## EXCERPT
Lipson: The Sick Alliance Between The Left And Muslim Extremists

The virulent anti-Israel protests across America and Europe throw a glaring light on the bizarre alliance between left-wing activists and militant Muslims. That odd combination has been the bedrock of political activism at universities and in the streets for years. It began in universities, where it now dominates political discourse, threatens Jewish students, and intimidates anyone brave enough to voice their dissent. We can now see how it has spread far beyond the campus.

lipson the sick alliance between the left and muslim extremists

What makes the alliance so strange are the deep-seated differences between leftists and Muslim fundamentalists over core beliefs.

The left supports women’s rights and full equality in the workplace and public sphere. Militant Muslims oppose them.

The left supports gay rights and gay marriage. Militant Muslims toss gays off buildings. None would dare hold a public march in Pakistan, Iran, or Saudi Arabia.

The left supports abortion rights. Militant Muslims oppose them.

The left supports religious freedom, including the right to reject religion altogether. Militant Muslims believe heretics should be executed.

The left rallies against book banning. Militant Muslims embrace it for any book they believe insults Islam or supports Israel.

The left opposes the death penalty. Militant Muslims endorse it and praise their governments for using it.

## INFORMATION SHOWN
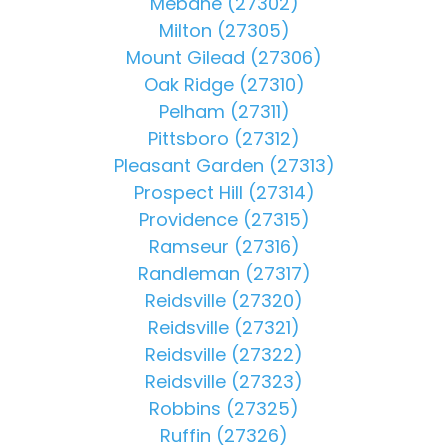
Mebane (27302)
Milton (27305)
Mount Gilead (27306)
Oak Ridge (27310)
Pelham (27311)
Pittsboro (27312)
Pleasant Garden (27313)
Prospect Hill (27314)
Providence (27315)
Ramseur (27316)
Randleman (27317)
Reidsville (27320)
Reidsville (27321)
Reidsville (27322)
Reidsville (27323)
Robbins (27325)
Ruffin (27326)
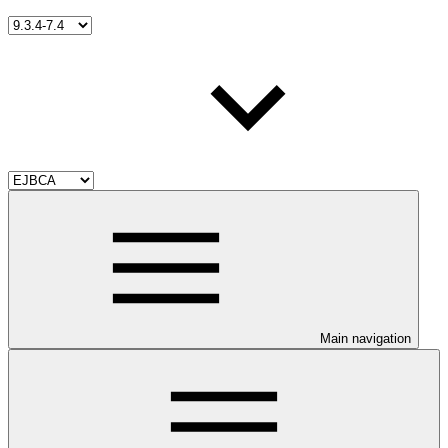
Main navigation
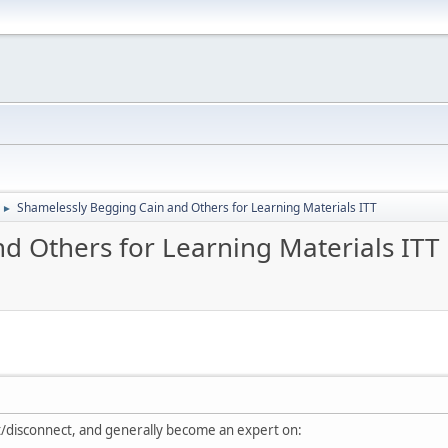
Shamelessly Begging Cain and Others for Learning Materials ITT
►
d Others for Learning Materials ITT
ct/disconnect, and generally become an expert on:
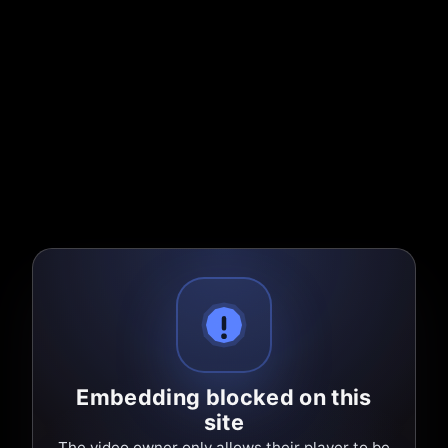
Embedding blocked on this
site
The video owner only allows their player to be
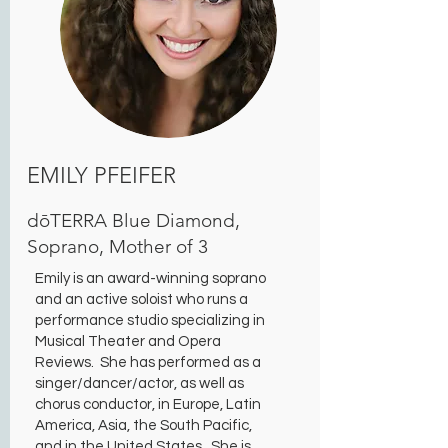
EMILY PFEIFER
dōTERRA Blue Diamond,
Soprano, Mother of 3
Emily is an award-winning soprano
and an active soloist who runs a
performance studio specializing in
Musical Theater and Opera
Reviews. She has performed as a
singer/dancer/actor, as well as
chorus conductor, in Europe, Latin
America, Asia, the South Pacific,
and in the United States. She is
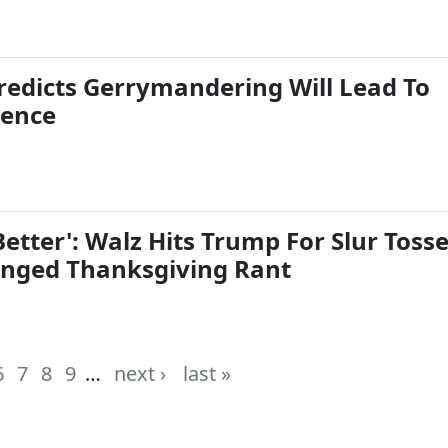
redicts Gerrymandering Will Lead To
lence
etter': Walz Hits Trump For Slur Toss
nged Thanksgiving Rant
6
7
8
9
…
next ›
last »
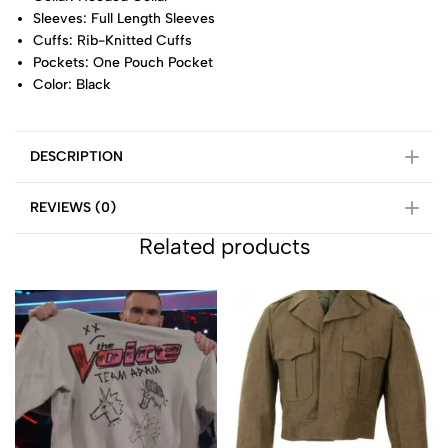
Sleeves: Full Length Sleeves
Cuffs: Rib-Knitted Cuffs
Pockets: One Pouch Pocket
Color: Black
DESCRIPTION
REVIEWS (0)
Related products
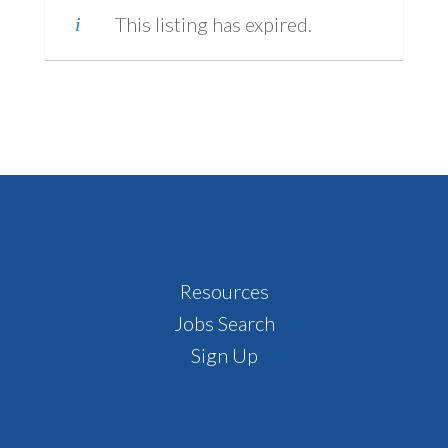
This listing has expired.
Footer
Resources
Jobs Search
Sign Up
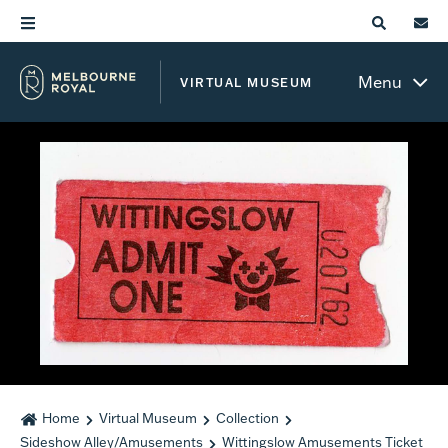
Menu
VIRTUAL MUSEUM
Home
Virtual Museum
Collection
Sideshow Alley/Amusements
Wittingslow Amusements Ticket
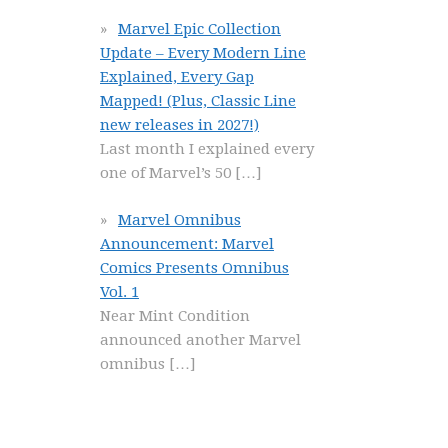
Marvel Epic Collection
Update – Every Modern Line
Explained, Every Gap
Mapped! (Plus, Classic Line
new releases in 2027!)
Last month I explained every
one of Marvel’s 50
[…]
Marvel Omnibus
Announcement: Marvel
Comics Presents Omnibus
Vol. 1
Near Mint Condition
announced another Marvel
omnibus
[…]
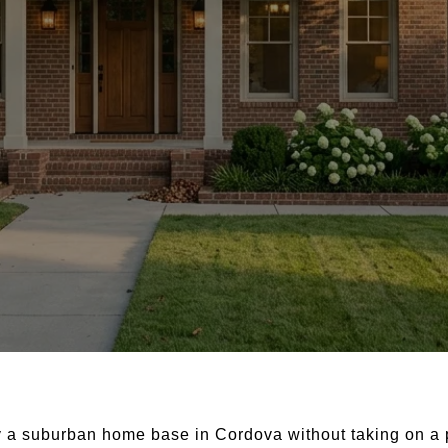
 a suburban home base in Cordova without taking on a p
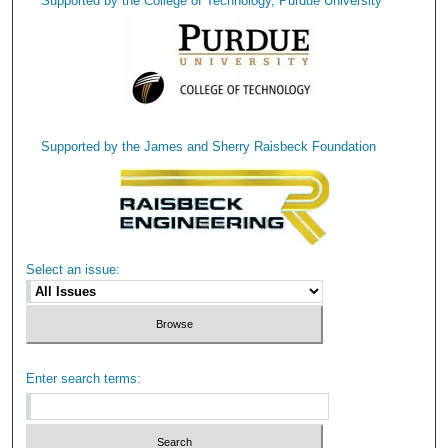
Supported by the College of Technology, Purdue University
Supported by the James and Sherry Raisbeck Foundation
Select an issue:
Enter search terms:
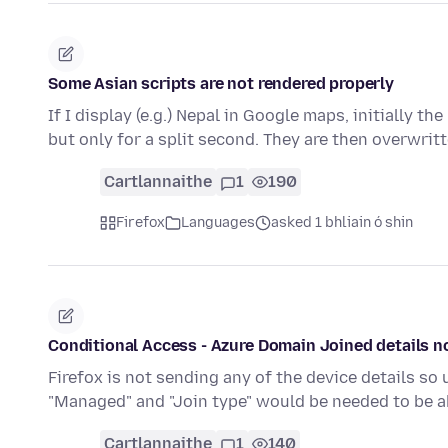
Some Asian scripts are not rendered properly
If I display (e.g.) Nepal in Google maps, initially 
but only for a split second. They are then overwrit
Cartlannaithe
1
190
Firefox
Languages
asked 1 bhliain ó shin
Conditional Access - Azure Domain Joined details n
Firefox is not sending any of the device details so 
"Managed" and "Join type" would be needed to be a
Cartlannaithe
1
140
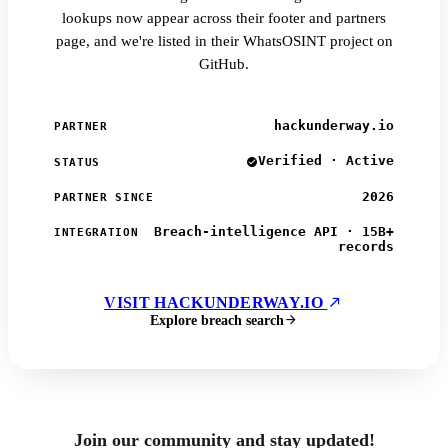
lookups now appear across their footer and partners
page, and we're listed in their WhatsOSINT project on
GitHub.
hackunderway.io
PARTNER
Verified · Active
STATUS
2026
PARTNER SINCE
Breach-intelligence API · 15B+
INTEGRATION
records
VISIT HACKUNDERWAY.IO
Explore breach search
Join our community and stay updated!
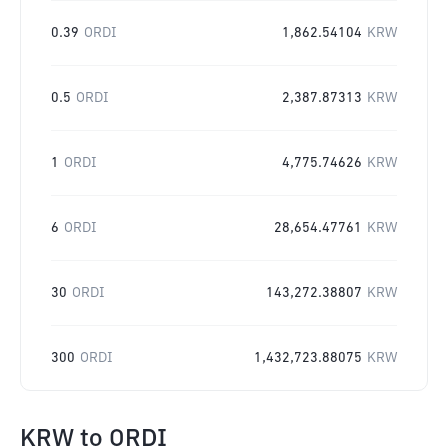
0.39
ORDI
1,862.54104
KRW
0.5
ORDI
2,387.87313
KRW
1
ORDI
4,775.74626
KRW
6
ORDI
28,654.47761
KRW
30
ORDI
143,272.38807
KRW
300
ORDI
1,432,723.88075
KRW
KRW
to
ORDI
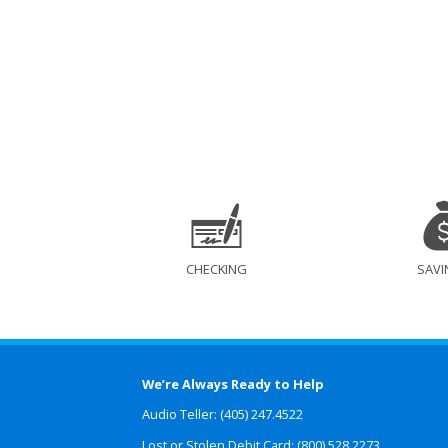
CHECKING
SAVI
We’re Always Ready to Help
Audio Teller: (405) 247.4522
Lost or Stolen Debit Card: (800) 528.2273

## REQUIREMENT A
According to the essay on the alliance between the left and Muslim extremists, where did that alliance begin?
## REQUIREMENT B
Continue the essay on the alliance between the left and Muslim extremists from its last sentence.

## EXERCISE OUTPUT A
It began in universities.

## EXERCISE OUTPUT B
These beliefs are not marginal for either group. They are foundational, and they are profoundly opposed to each other. Still, the two groups have formed a long-standing alliance. How do they deal with these profound differences? And why are they allied?

They deal with differences very simply: They never mention them when they act jointly, primarily against Israel and its supporters across the world. They have joined together to form a more powerful coalition against shared enemies. They would destroy that partnership by raising issues where they differ.

Far better to focus on their agreement, which goes beyond hating Israel to claim Western capitalism has oppressed, degraded, and ruined the world. Since the U.S. is now the world’s greatest power, it is tagged as the main source of that malignancy, at home and abroad. As they see it, Africa, Asia, the Middle East, and Latin America are poor because they have been oppressed by capitalist nations and their corporations. If they have terrible governments, they have them only because the West has installed and sustained them.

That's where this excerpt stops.